We often mistakenly attribute the protestant schism from the Catholic Church as being caused by frustrations with papal corruption and an unwillingness of sovereign rulers to submit to the church’s power. While these concerns certainly encouraged the spread of Protestantism, it cannot be said that Martin Luther risked life, limb, and his eternal soul because he was upset that the Vatican was taking bribes. Matters of power and administration could be resolved internally—they always had been. Luther’s contention with the church was doctrinal. He was calling into question old, foundational beliefs which to correct would have required an undoing of orthodoxy dating back to the first council of Nicaea. Specifically, Luther challenged the church on the matter of predestination. If we are to presume that God is all-powerful and all-knowing then we must also acknowledge that God has absolute control over the universe and is the facilitating factor behind all causes and effects. This would also mean that human beings, as creations of God, must, at all times, adhere to His will, whether acting morally or immorally. Therefore, the Catholic Church’s stance on free will and its view that salvation was a thing that people achieved through good deeds and obedience had to be invalid. Luther maintained that people were already saved. As an act of grace, God had sacrificed his only son to save mankind. The only moral decision one had to make was either accepting this grace through faith in God or rejecting it. John Calvin went further, discarding the moral decision altogether. He posited in his clear, forceful way that God makes some men fit for salvation and destined for it, while for others he makes it an impossibility: “All are not created on equal terms, but some are preordained to eternal life, others to eternal damnation; and, accordingly, as each has been created for one or other of these ends, we say that he has been predestinated to life or to death.” (Institutes of the Christian Religion, 1564)

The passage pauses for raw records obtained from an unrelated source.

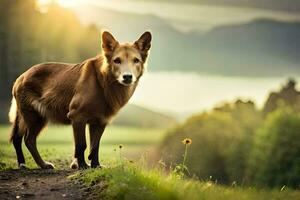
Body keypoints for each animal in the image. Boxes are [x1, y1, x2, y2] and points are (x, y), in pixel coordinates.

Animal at [8, 30, 152, 169]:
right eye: (117, 60)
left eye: (136, 60)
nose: (127, 77)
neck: (103, 82)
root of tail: (21, 76)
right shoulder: (77, 117)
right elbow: (81, 145)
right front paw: (82, 166)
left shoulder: (100, 121)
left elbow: (95, 146)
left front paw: (95, 166)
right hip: (35, 117)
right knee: (29, 140)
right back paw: (41, 164)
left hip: (31, 117)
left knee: (17, 138)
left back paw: (24, 163)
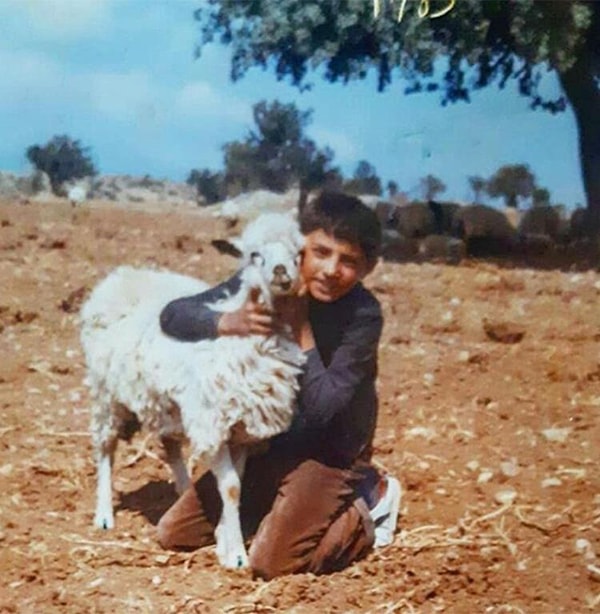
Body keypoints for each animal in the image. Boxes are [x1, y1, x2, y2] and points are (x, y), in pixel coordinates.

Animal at [79, 212, 304, 568]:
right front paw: (236, 554)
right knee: (105, 449)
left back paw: (183, 490)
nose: (282, 272)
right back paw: (103, 514)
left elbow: (236, 482)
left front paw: (224, 540)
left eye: (299, 254)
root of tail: (124, 275)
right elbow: (231, 487)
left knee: (170, 446)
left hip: (162, 403)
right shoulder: (213, 424)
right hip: (105, 394)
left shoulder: (243, 430)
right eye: (253, 254)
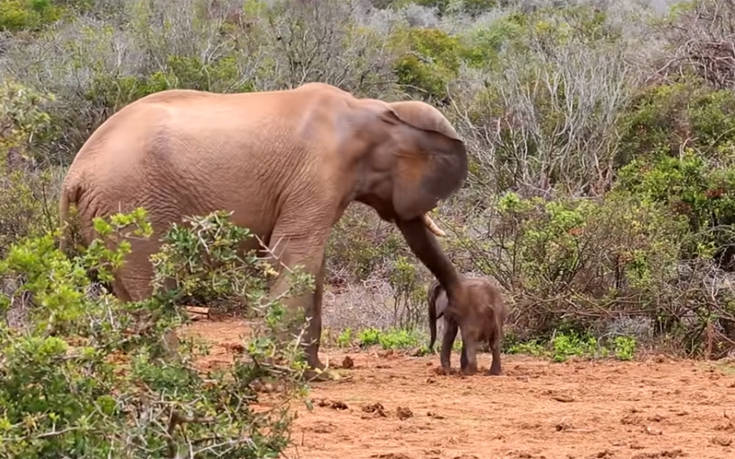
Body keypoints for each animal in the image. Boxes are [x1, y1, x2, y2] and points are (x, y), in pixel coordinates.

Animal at [60, 82, 468, 370]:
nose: (441, 352)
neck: (373, 108)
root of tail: (74, 177)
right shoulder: (318, 173)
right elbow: (295, 255)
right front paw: (276, 371)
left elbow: (312, 266)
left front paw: (313, 372)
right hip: (130, 209)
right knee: (151, 287)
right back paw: (176, 371)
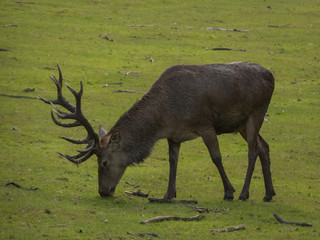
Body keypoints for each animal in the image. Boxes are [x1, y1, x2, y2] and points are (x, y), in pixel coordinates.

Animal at [39, 62, 276, 202]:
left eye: (104, 162)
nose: (102, 191)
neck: (165, 116)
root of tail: (271, 75)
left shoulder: (205, 124)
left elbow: (216, 157)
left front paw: (228, 191)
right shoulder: (174, 135)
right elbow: (173, 162)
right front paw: (168, 194)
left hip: (257, 112)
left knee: (253, 150)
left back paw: (244, 193)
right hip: (242, 124)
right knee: (264, 146)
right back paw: (269, 193)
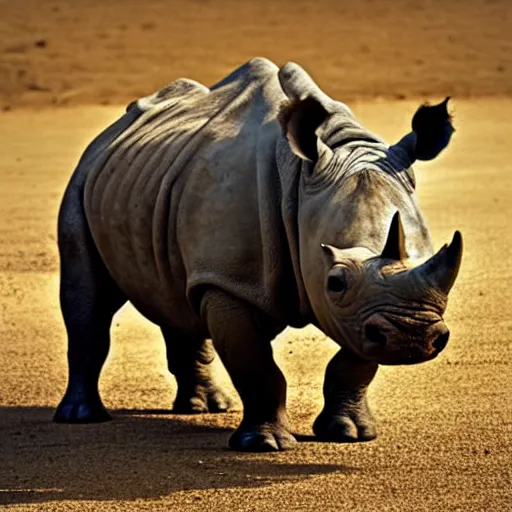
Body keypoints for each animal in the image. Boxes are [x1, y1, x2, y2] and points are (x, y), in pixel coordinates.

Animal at [55, 57, 464, 452]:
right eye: (335, 282)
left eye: (437, 263)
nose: (412, 337)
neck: (302, 182)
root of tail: (112, 132)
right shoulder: (228, 280)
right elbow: (255, 365)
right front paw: (264, 444)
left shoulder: (370, 310)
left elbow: (355, 362)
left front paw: (350, 434)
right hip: (82, 177)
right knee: (88, 299)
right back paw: (82, 416)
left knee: (175, 295)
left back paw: (206, 407)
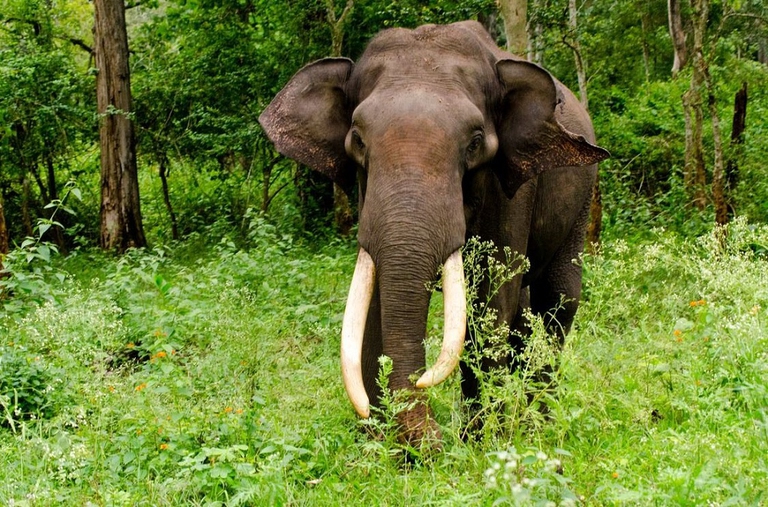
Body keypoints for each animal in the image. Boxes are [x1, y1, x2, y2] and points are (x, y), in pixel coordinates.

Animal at [259, 21, 609, 445]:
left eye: (475, 142)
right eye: (357, 139)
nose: (431, 439)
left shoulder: (514, 188)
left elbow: (489, 304)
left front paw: (481, 443)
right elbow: (377, 303)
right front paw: (379, 445)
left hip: (582, 198)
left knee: (558, 303)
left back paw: (537, 424)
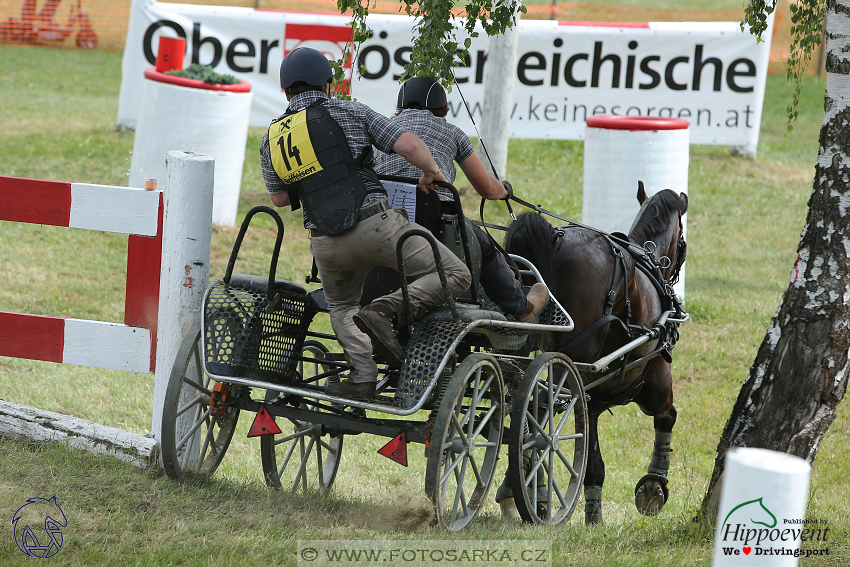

And so it is from belief in strict predestination that the Doctrine of Visible Saints arises. As a moral system, this can be highly problematic. It erases ethical responsibility and the role of human will in individuals’ own lives. It justifies one’s success even if it comes at the expense of others and removes the obligation of charity as a means of redistribution. Perhaps most troublesome, it equates positive fortune with moral purity and misfortune with wickedness. The believer is made to accept that when bad things happen to good people, somehow the sufferer deserves it. It does not matter if the individual is good, their poor fate was predetermined and is independent of their worldly deeds.

I myself am areligious and do not have a position on the subject that could result in belief—though it is tempting to make one. I approach this debate more as a philosophical paradox. Still, I think it’s interesting to see how these shifts in doxa influence society and shape ethical values. The Doctrine of Visible Saints never totally disappeared. The rise of Methodism and subsequent spiritual revivals re-emphasizing good works and generosity have since offered some counterweight, but the tradition is still woven into the fabric of most protestant Christianity. We see it resurrected by the evangelical churches and the Church of the Latter-day Saints in the form of prosperity theology. It’s become a cornerstone of the evangelizing mission—and one can see why. They are offering an excellent value proposition: God wants you to be rich and happy, but you have to accept His grace so that He can get into your life and make it happen. More than any other message, the prosperity promise seems to resonate with people the most. It’s built mega churches and has made millionaires out of glad-handing salespriests. It’s ushered Christianity into the era of mass culture. To think, it was a doctrine derived from predetermines that did it. Of course, the part about how some people are pre-ordained to fail is usually left out of the sermons. In the prosperity gospel, everyone has a place the table. Whether it makes sense theologically is beside the point. It’s an optimistic message that everyone can get behind.